To this should, of course, be added that a habit lost during a hospital stay may well not be able to regained once home again, leading to increased care needs and, possibly, a move into residential care; it’s a serious as that.

I remember in the very earliest days of the Butterfly Scheme being implemented in a pilot hospital, a gentleman coming the next day to visit his wife, who lived with dementia. The hospital team approached the gentleman and let him know that his wife had been agitated and, indeed, aggressive – and they hadn’t realised she was incontinent. The gentleman was astonished; he explained that she’d never been aggressive in her life and she certainly wasn’t incontinent. As the chat continued, he explained that when his wife needed the loo, he’d spot that she was waggling her left foot, which was his signal to assist her. The staff then realised that yes, the agitation had begun with the lady waggling her left foot, then she had become more and more agitated when they hadn’t recognised her need. They immediately ensured that the tip was passed on to all staff (via the adopted system), assisted the lady and she was no longer seen as either incontinent or aggressive. 

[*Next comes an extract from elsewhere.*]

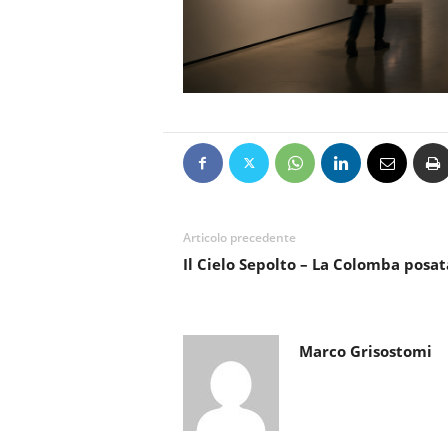
Articolo precedente
Il Cielo Sepolto – La Colomba posat
Marco Grisostomi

It’s not rocket science, is it?

Proper assistance for toilet needs should be a priority for all – but the finding that people with dementia are often the first patient group to be left without that care is horrific; they are, in fact, the last group who should be denied that care. A lack of continence care amounts to a massive gap in dementia care – and one which will, I’m sure, result in far more staff time being taken in dealing with the distress of those patients than it would have taken to assist them.

Now there’s a study whose findings would be interesting!